SMS Spam Detection is a machine learning model that takes an SMS as input and predicts whether the message is a spam or not spam message. The model is built using Python and deployed on the web using Streamlit.
- Python
- Scikit-learn
- Pandas
- NumPy
- Streamlit
- Data collection
- Data cleaning and preprocessing
- Exploratory Data Analysis
- Model building and selection
- Web deployment using Streamlit
The SMS Spam Collection dataset was collected from Kaggle, which contains over 5,500 SMS messages labeled as either spam or not spam. You can access the dataset from here
The data was cleaned by handling null and duplicate values, and the "type" column was label-encoded. The data was then preprocessed by converting the text into tokens, removing special characters, stop words and punctuation, and stemming the data. The data was also converted to lowercase before preprocessing.

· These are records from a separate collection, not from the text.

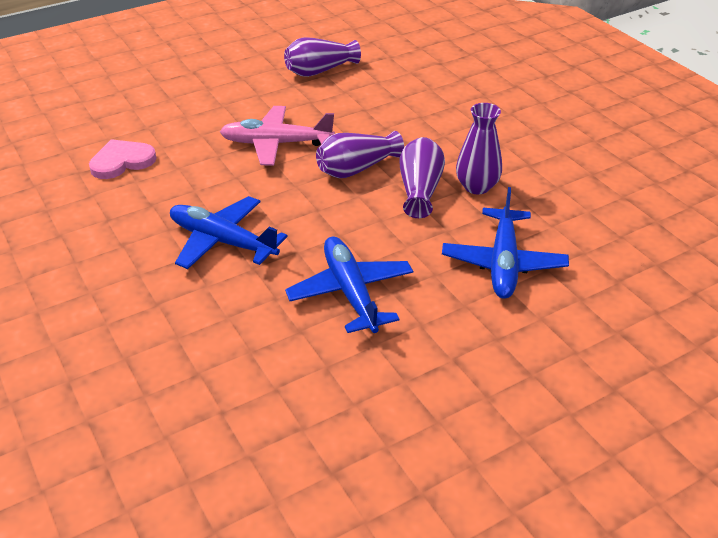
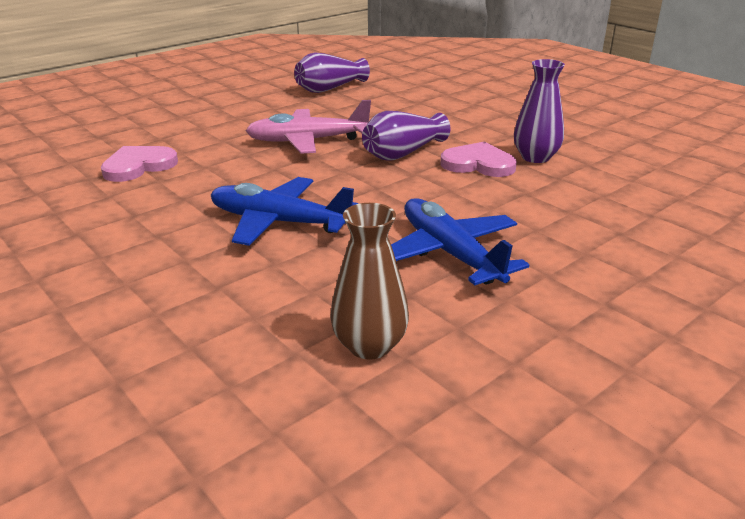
camera: 10 degrees left, 10 degrees down
purple vase [399,137,445,218] -> pink heart [440,142,517,177]
blue plane [442,187,569,299] -> none
none -> brown vase [330,203,409,360]

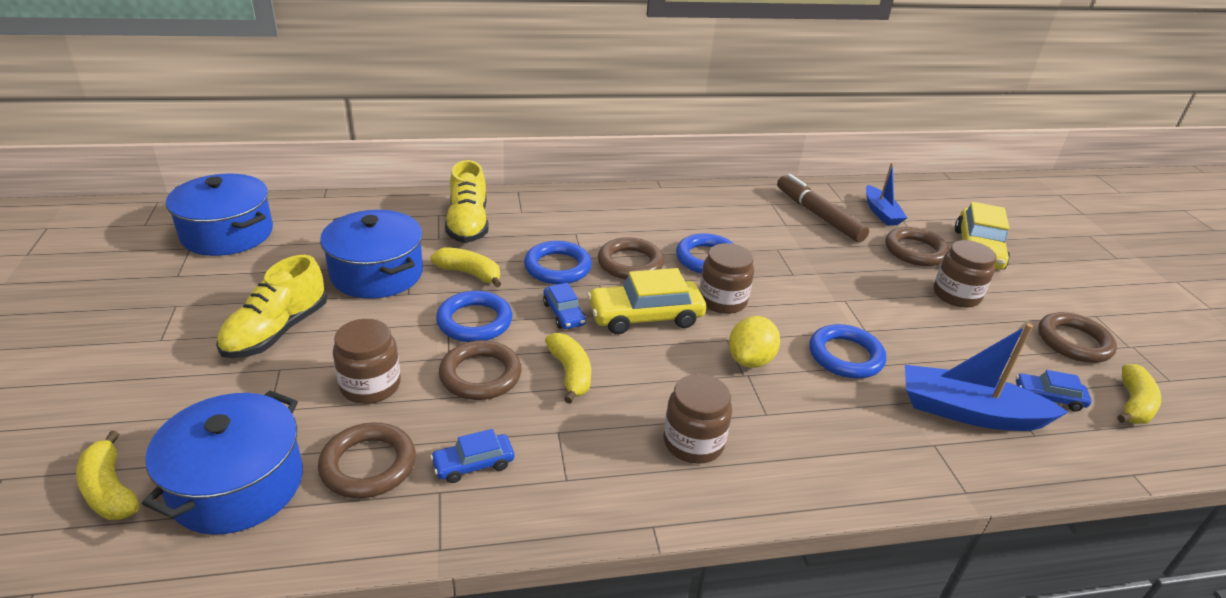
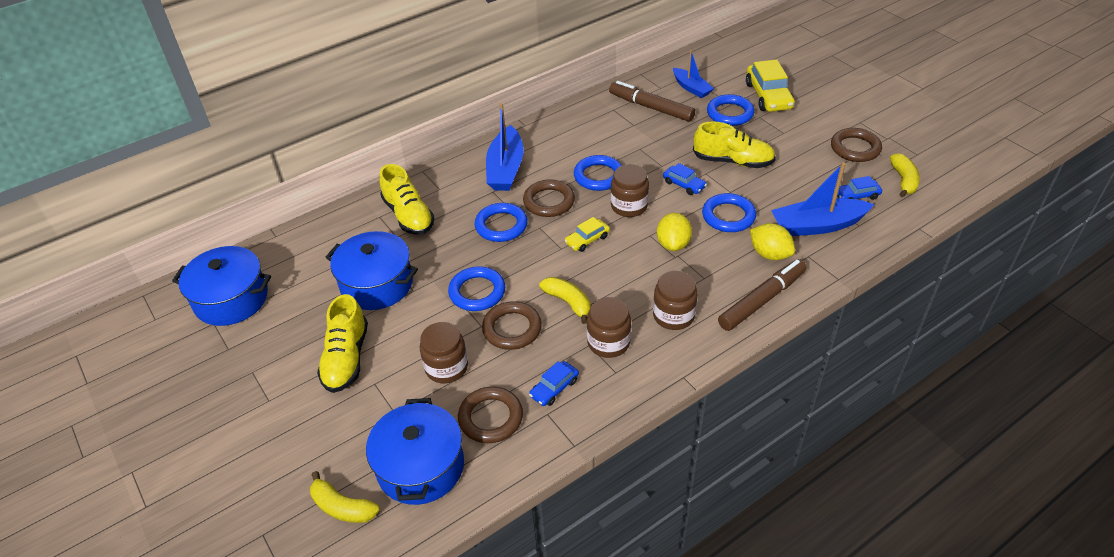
camera: 20 degrees left, 10 degrees up
yellow banana [431,247,501,288] -> none
blue car [543,283,586,329] -> blue car moved to [663,163,707,195]
yellow car [587,268,706,334] -> yellow car [564,217,610,252], size x0.55
brown ring [885,227,950,266] -> blue ring [707,94,754,126]
brown jar [933,240,997,308] -> brown jar moved to [587,297,631,358]
none -> blue boat [486,103,523,191]
none -> yellow shoe [693,121,776,168]
none -> brown marker [718,259,806,331]
none -> yellow lemon [750,223,795,260]

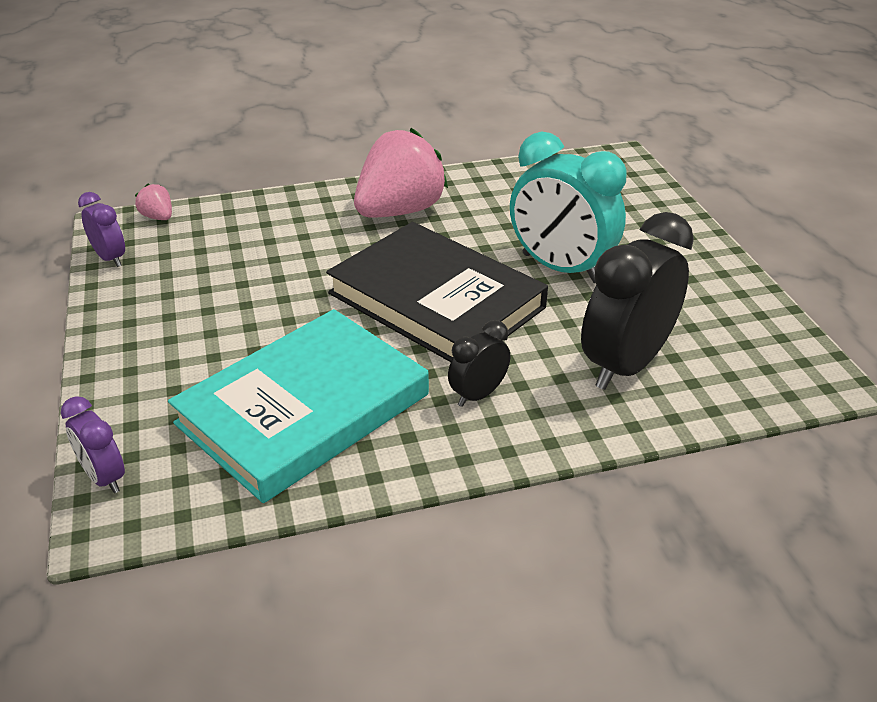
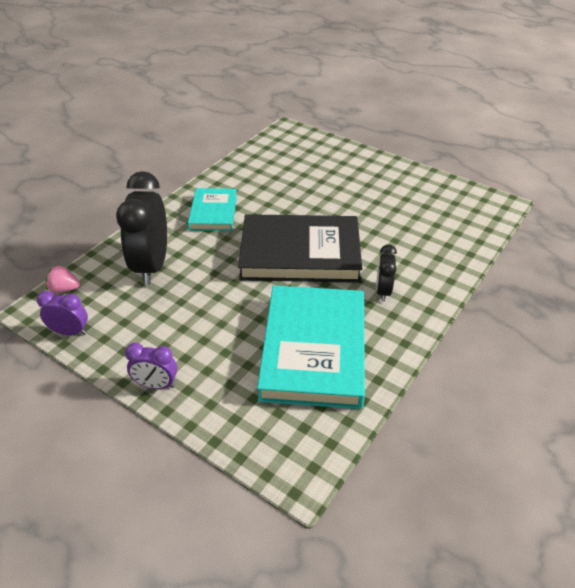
camera: 40 degrees left, 5 degrees up
purple clock [61,396,125,494] -> purple clock moved to [125,343,177,389]
pink strawberry [354,128,448,217] -> turquoise book [188,188,237,231]
turquoise clock [510,132,627,283] -> none
black clock [581,212,694,390] -> black clock moved to [116,171,167,285]

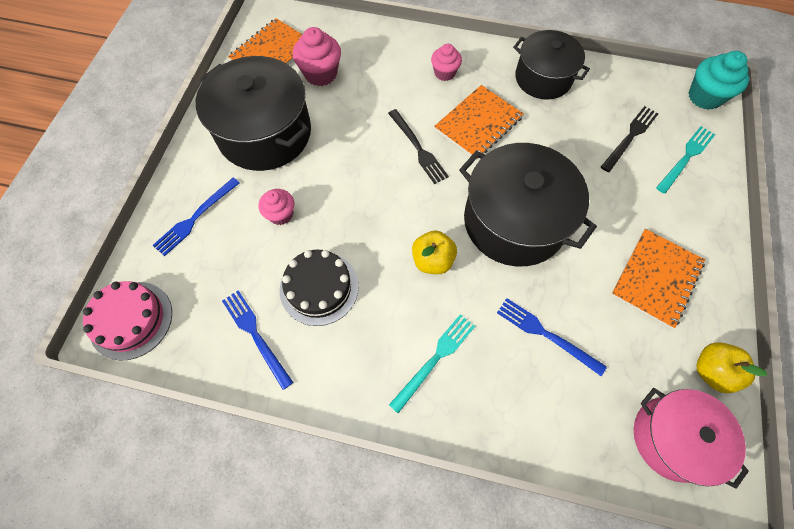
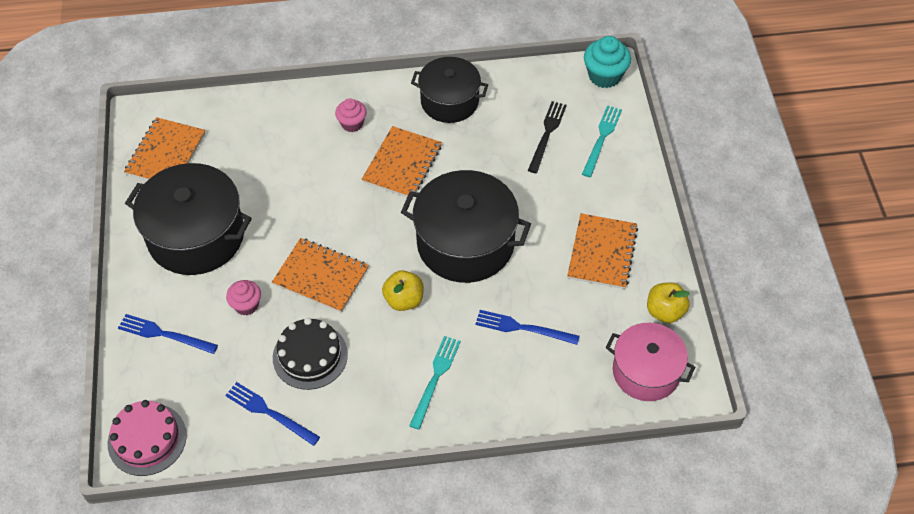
camera: 20 degrees left, 10 degrees down
blue fork [152,178,240,256] -> blue fork turned 90 degrees clockwise [118,314,218,354]
pink cupcake [293,27,341,86] -> none
black fork [388,109,449,184] -> none
none -> orange notebook [272,238,369,313]

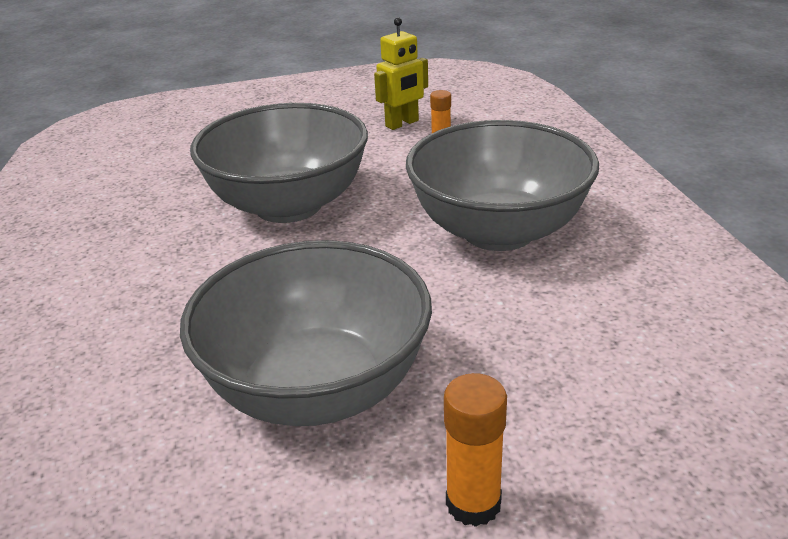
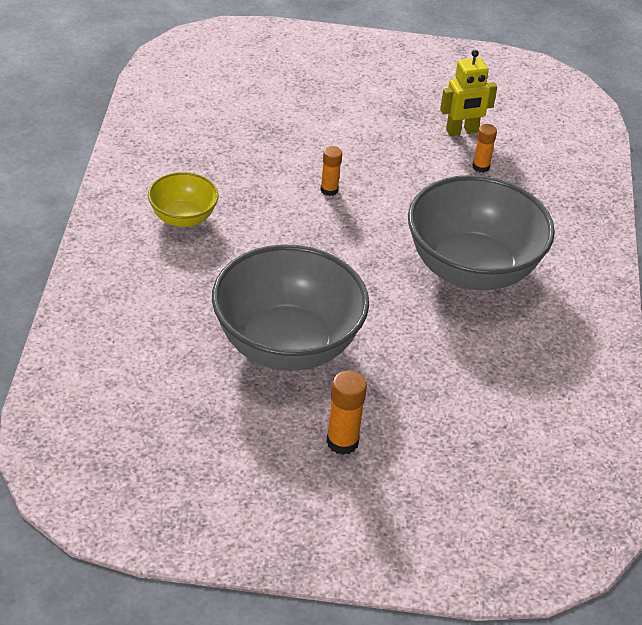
camera: 15 degrees right, 10 degrees up
grey bowl [190,103,368,223] -> orange glue stick [320,146,342,196]
none -> yellow bowl [148,172,219,227]

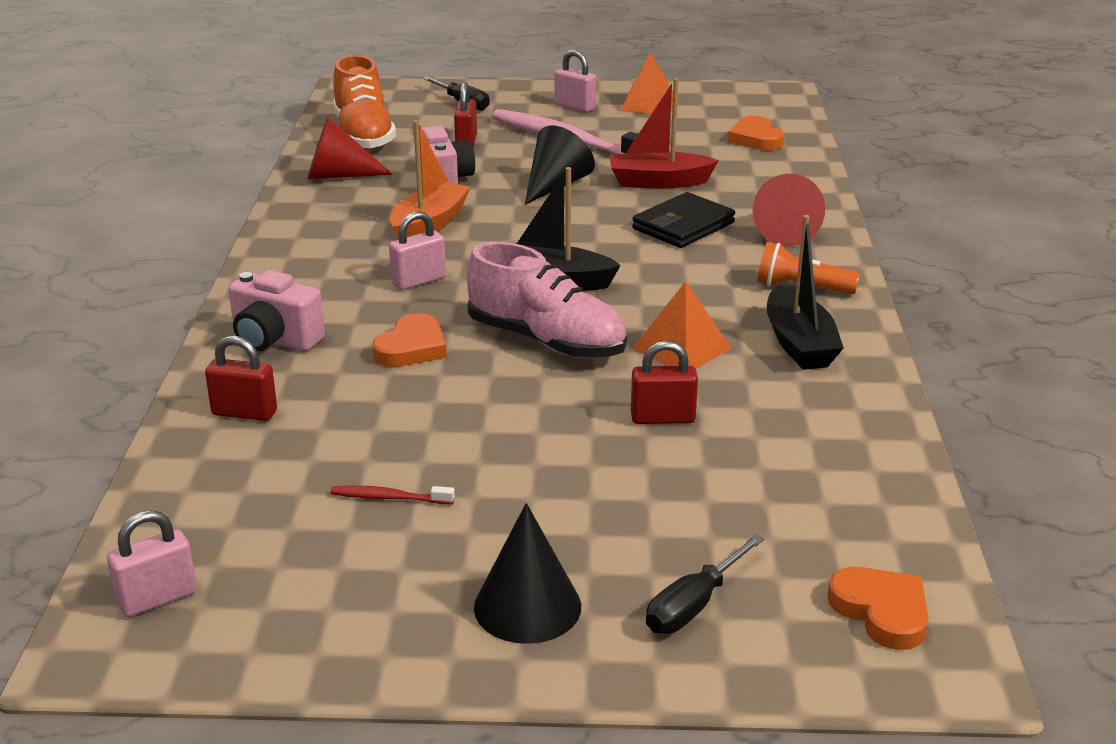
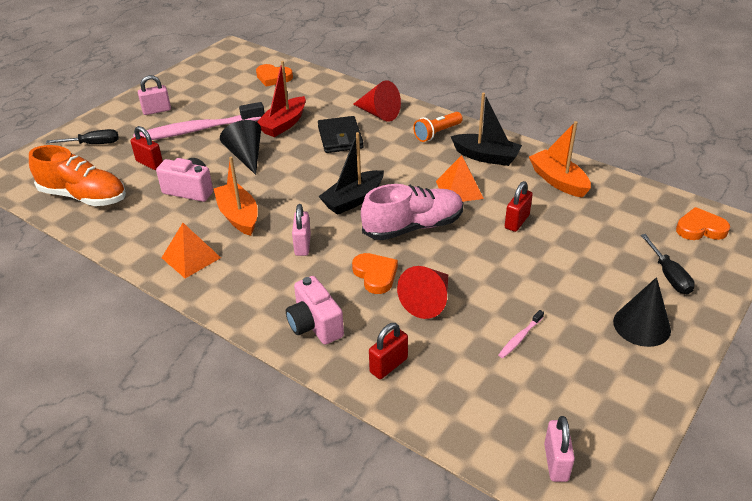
camera: 55 degrees left, 10 degrees up
pink camera [228,270,325,351] -> pink camera turned 90 degrees clockwise [286,276,344,345]
red cone [307,117,392,180] -> red cone moved to [397,266,448,319]
red toothbrush [331,485,455,504] -> pink toothbrush [498,310,544,358]
orange pyramid [620,52,673,114] -> orange pyramid moved to [162,223,221,278]
none -> orange boat [529,121,591,198]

Exploratory Data Analysis was performed to gain insights into the dataset. The count of characters, words, and sentences was calculated for each message. The correlation between variables was also calculated, and visualizations were created using pyplots, bar charts, pie charts, 5 number summaries, and heatmaps. Word clouds were also created for spam and non-spam messages, and the most frequent words in spam texts were visualized.
Multiple classifier models were tried, including NaiveBayes, random forest, KNN, decision tree, logistic regression, ExtraTreesClassifier, and SVC. The best classifier was chosen based on precision, with a precision of 100% achieved.
The model was deployed on the web using Streamlit. The user interface has a simple input box where the user can input a message, and the model will predict whether it is spam or not spam.
To use the SMS Spam Detection model on your own machine, follow these steps:
- Clone this repository.
- Install the required Python packages using
pip install -r requirements.txt.
- Run the model using
streamlit run app.py.
- Visit localhost:8501 on your web browser to access the web app.
Contributions to this project are welcome. If you find any issues or have any suggestions for improvement, please open an issue or a pull request on this repository.